* _PROVIDED RECORDS_
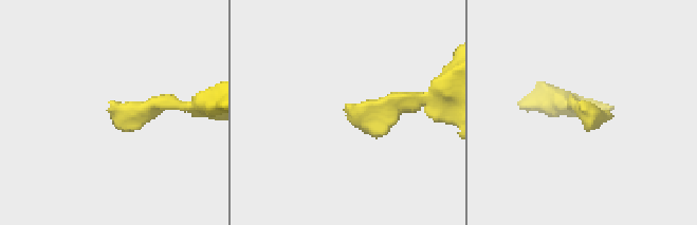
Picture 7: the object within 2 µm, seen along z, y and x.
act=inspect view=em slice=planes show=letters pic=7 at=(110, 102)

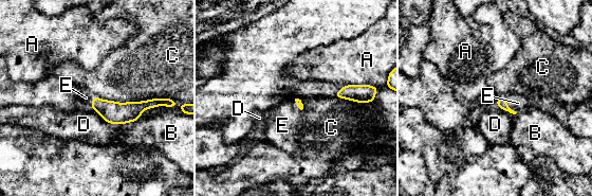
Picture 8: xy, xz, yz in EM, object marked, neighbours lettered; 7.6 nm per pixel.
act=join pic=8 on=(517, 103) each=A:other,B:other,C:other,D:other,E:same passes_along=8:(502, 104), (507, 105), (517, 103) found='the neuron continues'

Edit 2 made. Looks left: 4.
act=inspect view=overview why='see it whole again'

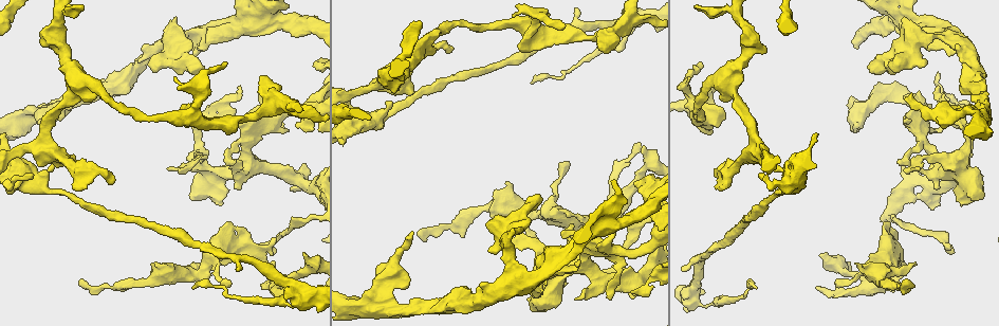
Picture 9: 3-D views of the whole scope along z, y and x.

---

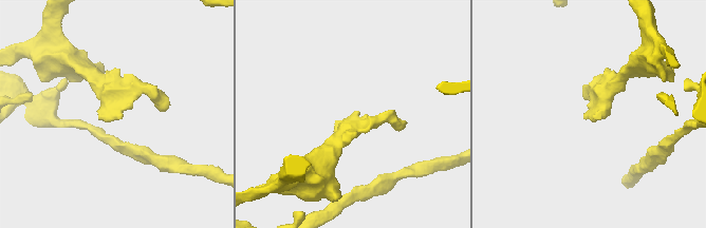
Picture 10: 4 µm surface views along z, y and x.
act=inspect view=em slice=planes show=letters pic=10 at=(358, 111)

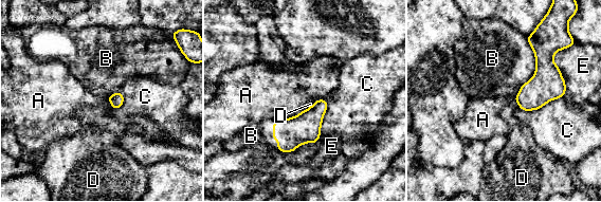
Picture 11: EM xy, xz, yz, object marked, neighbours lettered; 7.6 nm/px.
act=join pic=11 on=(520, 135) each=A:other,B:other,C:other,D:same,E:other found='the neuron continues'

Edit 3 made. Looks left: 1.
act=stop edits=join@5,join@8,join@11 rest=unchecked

* _TASK REQUIREMENTS_
Within the material above, find the part that opens with the line containing "Picture 8: xy, xz, yz" and closes with the line containing "Picture 9: 3-D", and reproduce it exactly without the pictures.

* _SOLUTION FOR THIS EXERCISE_
Picture 8: xy, xz, yz in EM, object marked, neighbours lettered; 7.6 nm per pixel.
act=join pic=8 on=(517, 103) each=A:other,B:other,C:other,D:other,E:same passes_along=8:(502, 104), (507, 105), (517, 103) found='the neuron continues'

Edit 2 made. Looks left: 4.
act=inspect view=overview why='see it whole again'

Picture 9: 3-D views of the whole scope along z, y and x.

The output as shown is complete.